Write out each line of the records that has "running" in it.

Top of Data records

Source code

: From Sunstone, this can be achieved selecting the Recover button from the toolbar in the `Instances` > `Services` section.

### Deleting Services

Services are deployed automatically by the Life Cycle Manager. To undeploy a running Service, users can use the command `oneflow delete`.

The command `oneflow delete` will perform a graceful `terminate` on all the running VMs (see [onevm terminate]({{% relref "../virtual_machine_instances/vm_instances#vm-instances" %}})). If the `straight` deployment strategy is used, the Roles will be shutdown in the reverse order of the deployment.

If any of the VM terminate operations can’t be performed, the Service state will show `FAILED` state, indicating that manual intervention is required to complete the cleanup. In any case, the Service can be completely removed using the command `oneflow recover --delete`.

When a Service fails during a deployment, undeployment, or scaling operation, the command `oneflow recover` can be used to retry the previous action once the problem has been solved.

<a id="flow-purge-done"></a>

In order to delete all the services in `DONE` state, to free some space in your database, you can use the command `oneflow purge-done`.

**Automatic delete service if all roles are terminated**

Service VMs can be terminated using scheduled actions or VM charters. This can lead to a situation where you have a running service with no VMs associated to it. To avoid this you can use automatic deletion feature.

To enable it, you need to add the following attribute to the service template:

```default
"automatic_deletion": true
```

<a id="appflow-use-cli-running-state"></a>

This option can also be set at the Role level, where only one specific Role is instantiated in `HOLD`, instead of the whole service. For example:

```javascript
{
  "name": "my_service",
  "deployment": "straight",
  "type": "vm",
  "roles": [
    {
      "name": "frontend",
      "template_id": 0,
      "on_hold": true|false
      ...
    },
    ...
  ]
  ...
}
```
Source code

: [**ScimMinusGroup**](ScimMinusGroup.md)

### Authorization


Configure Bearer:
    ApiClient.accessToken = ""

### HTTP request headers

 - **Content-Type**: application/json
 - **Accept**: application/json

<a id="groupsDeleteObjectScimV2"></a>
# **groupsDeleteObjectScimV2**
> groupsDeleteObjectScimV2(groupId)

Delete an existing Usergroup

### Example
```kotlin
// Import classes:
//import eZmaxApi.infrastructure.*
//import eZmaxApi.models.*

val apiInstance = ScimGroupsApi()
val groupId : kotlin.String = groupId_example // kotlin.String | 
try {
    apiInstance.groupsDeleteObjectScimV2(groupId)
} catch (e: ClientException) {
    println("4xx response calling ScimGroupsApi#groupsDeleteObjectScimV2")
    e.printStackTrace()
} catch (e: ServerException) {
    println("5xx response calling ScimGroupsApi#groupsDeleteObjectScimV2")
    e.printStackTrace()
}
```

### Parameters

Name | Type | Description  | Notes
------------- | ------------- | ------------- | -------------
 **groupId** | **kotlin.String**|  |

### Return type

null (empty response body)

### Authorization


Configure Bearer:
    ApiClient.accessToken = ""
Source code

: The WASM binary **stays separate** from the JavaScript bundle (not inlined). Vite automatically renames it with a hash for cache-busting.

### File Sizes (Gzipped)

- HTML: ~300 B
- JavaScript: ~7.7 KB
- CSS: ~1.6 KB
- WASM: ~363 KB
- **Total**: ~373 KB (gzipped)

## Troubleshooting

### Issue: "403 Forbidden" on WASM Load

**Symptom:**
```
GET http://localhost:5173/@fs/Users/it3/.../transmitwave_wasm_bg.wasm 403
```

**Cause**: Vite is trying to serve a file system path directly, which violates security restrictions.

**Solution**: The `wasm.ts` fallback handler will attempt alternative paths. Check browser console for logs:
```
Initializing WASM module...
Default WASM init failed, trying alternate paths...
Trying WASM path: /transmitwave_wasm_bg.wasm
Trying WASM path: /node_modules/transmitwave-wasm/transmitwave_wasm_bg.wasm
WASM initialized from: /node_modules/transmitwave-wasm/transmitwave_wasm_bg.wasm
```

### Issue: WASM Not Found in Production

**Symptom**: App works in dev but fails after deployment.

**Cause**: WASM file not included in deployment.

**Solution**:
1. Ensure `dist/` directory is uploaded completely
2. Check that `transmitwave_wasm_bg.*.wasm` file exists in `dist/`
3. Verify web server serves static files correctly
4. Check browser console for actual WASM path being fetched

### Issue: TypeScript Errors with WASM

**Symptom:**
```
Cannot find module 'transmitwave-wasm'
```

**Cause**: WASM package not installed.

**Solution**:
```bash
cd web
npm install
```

Bottom of Data records

## Result for this exercise
Services are deployed automatically by the Life Cycle Manager. To undeploy a running Service, users can use the command `oneflow delete`.
The command `oneflow delete` will perform a graceful `terminate` on all the running VMs (see [onevm terminate]({{% relref "../virtual_machine_instances/vm_instances#vm-instances" %}})). If the `straight` deployment strategy is used, the Roles will be shutdown in the reverse order of the deployment.
Service VMs can be terminated using scheduled actions or VM charters. This can lead to a situation where you have a running service with no VMs associated to it. To avoid this you can use automatic deletion feature.
<a id="appflow-use-cli-running-state"></a>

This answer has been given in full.